> _Work task 1_:
Reproduce verbatim the passage of the immigration law article running from "Photo by Simon" to "hope to represent.".

Immigration Law in Disarray – The Urgent Need for Structural Reform and Bold Action

By February 25, 2019Uncategorized

Article by: Francesco Arreaga

Published: February 25, 2019

Photo by Simon King on Unsplash

The United States is often thought of by many as a nation that advocates for the rule of law, human rights, opportunity, freedom, and equality. Although many Americans have strived to embody these ideals, our country has not always lived up to them. Immigration law is an area that is plagued by a history of xenophobia and must be reformed so that it can reflect the values we hope to represent.

A History of Xenophobia in America and its Impacts on Current Immigration Laws

From 1776 to 1882, the United States did not have federal laws restricting immigration into the country. The Alien Enemies Act and the Alien Friends Act of 1798 were enacted to address the possibility of war with France. The acts pertained to immigrants that were from enemy nations during war time. However, the laws did not have any effect as  the U.S. did not declare war against France, and no immigrant was ever deported. The term “undocumented immigrant” did not exist during the first hundred years of our nation’s history because people could freely, or in the case of slaves, unwillingly, enter the country. Bigotry and discrimination, however, affected newcomers in America.

From 1845 to 1855 more than 1.5 million adults and children emigrated from Ireland to the United States in search of a better life. They were fleeing from the poverty and desperation experienced in their country as a result of the Great Famine. The Irish immigrants faced dire circumstances in America due to language barriers, racial discrimination, and religious prejudice. As Christopher Klein describes in his article, Irish immigrants were targeted by nativist organizations such as the “Know-Nothings” due to their Catholic background, faced challenges finding employment as evidenced by “No Irish Need Apply” advertisements, and were portrayed as inferior people by illustrators. Christopher Klein also describes how the 13th President of the United States “courted the votes of nativist Yankees fearful of the changes brought by the Great Hunger refugees, and he blamed ‘foreign Catholics’ for his defeat in the 1844  New York gubernatorial election.” I am sure that if the 13th President of the United States were still alive, he would get along very well with the 45th President of the United States.

> _Data to process_:
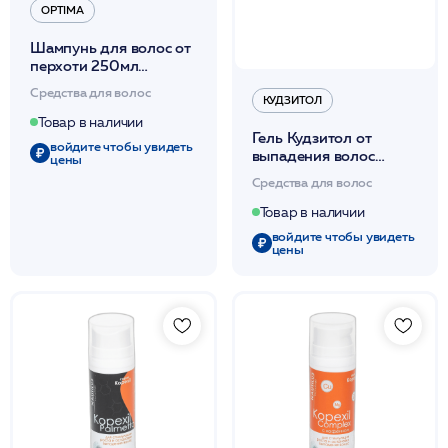
OPTIMA
Шампунь для волос от
перхоти 250мл
/Shampoo Antiforfora
Средства для волос
/Optima*
КУДЗИТОЛ
Товар в наличии
Гель Кудзитол от
войдите чтобы увидеть
выпадения волос
цены
100мл *
Средства для волос
Товар в наличии
войдите чтобы увидеть
цены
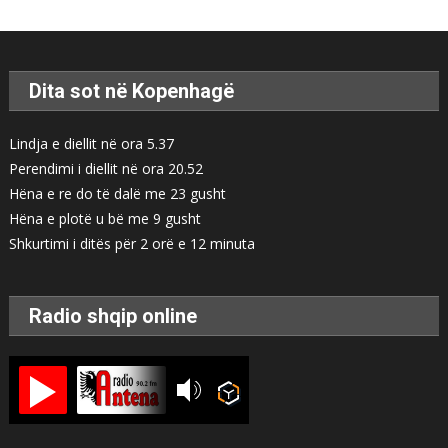
Dita sot në Kopenhagë
Lindja e diellit në ora 5.37
Perendimi i diellit në ora 20.52
Hëna e re do të dalë me 23 gusht
Hëna e plotë u bë me 9 gusht
Shkurtimi i ditës për 2 orë e 12 minuta
Radio shqip online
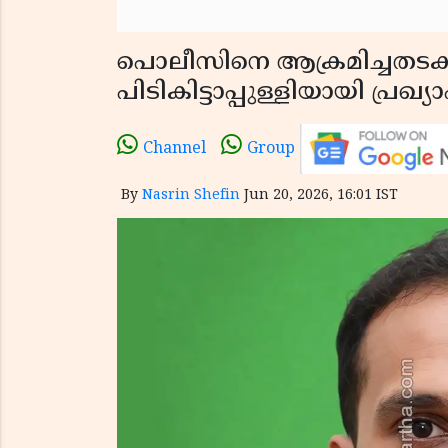
പൊലീസിനെ ആക്രമിച്ചതടക്
പിടികിട്ടാപ്പുള്ളിയായി പ്രഖ്
Channel
Group
By
Nasrin Shefin
Jun 20, 2026, 16:01 IST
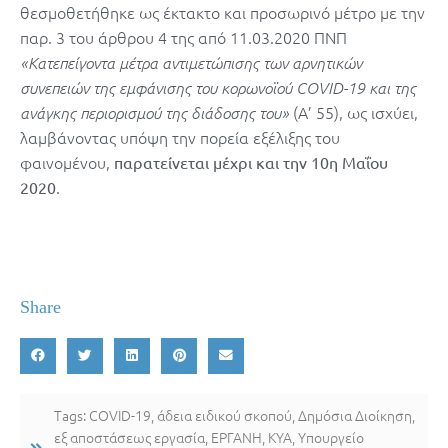
θεσμοθετήθηκε ως έκτακτο και προσωρινό μέτρο με την
παρ. 3 του άρθρου 4 της από 11.03.2020 ΠΝΠ
«Κατεπείγοντα μέτρα αντιμετώπισης των αρνητικών
συνεπειών της εμφάνισης του κορωνοϊού COVID-19 και της
(Α’ 55), ως ισχύει,
ανάγκης περιορισμού της διάδοσης του»
λαμβάνοντας υπόψη την πορεία εξέλιξης του
φαινομένου,
παρατείνεται μέχρι και την 10η Μαΐου
.
2020
Share
Tags:
COVID-19
,
άδεια ειδικού σκοπού
,
Δημόσια Διοίκηση
,
εξ αποστάσεως εργασία
,
ΕΡΓΑΝΗ
,
ΚΥΑ
,
Υπουργείο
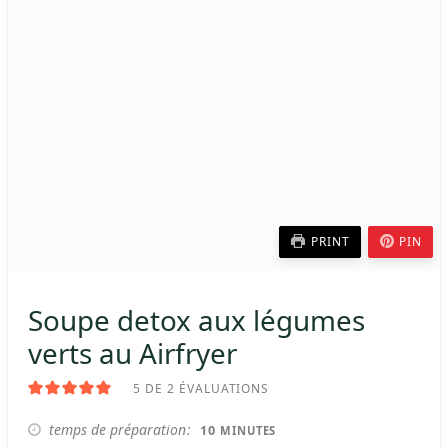
PRINT
PIN
Soupe detox aux légumes
verts au Airfryer
5
DE
2
ÉVALUATIONS
MINUTES
temps de préparation
10
MINUTES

> _Work task 2_:
Rewrite the lines of the listing from the line with "Dita sot në Kopenhagë" to the line with "Jun 20, 2026, 16:01 IST", replacing "Channel" with "Kanali" and leaving all else unchanged. Omit the pictures from your answer.

> _Solution 1_:
Photo by Simon King on Unsplash

The United States is often thought of by many as a nation that advocates for the rule of law, human rights, opportunity, freedom, and equality. Although many Americans have strived to embody these ideals, our country has not always lived up to them. Immigration law is an area that is plagued by a history of xenophobia and must be reformed so that it can reflect the values we hope to represent.

> _Solution 2_:
Dita sot në Kopenhagë
Lindja e diellit në ora 5.37
Perendimi i diellit në ora 20.52
Hëna e re do të dalë me 23 gusht
Hëna e plotë u bë me 9 gusht
Shkurtimi i ditës për 2 orë e 12 minuta
Radio shqip online
പൊലീസിനെ ആക്രമിച്ചതടക്
പിടികിട്ടാപ്പുള്ളിയായി പ്രഖ്
Kanali
Group
By
Nasrin Shefin
Jun 20, 2026, 16:01 IST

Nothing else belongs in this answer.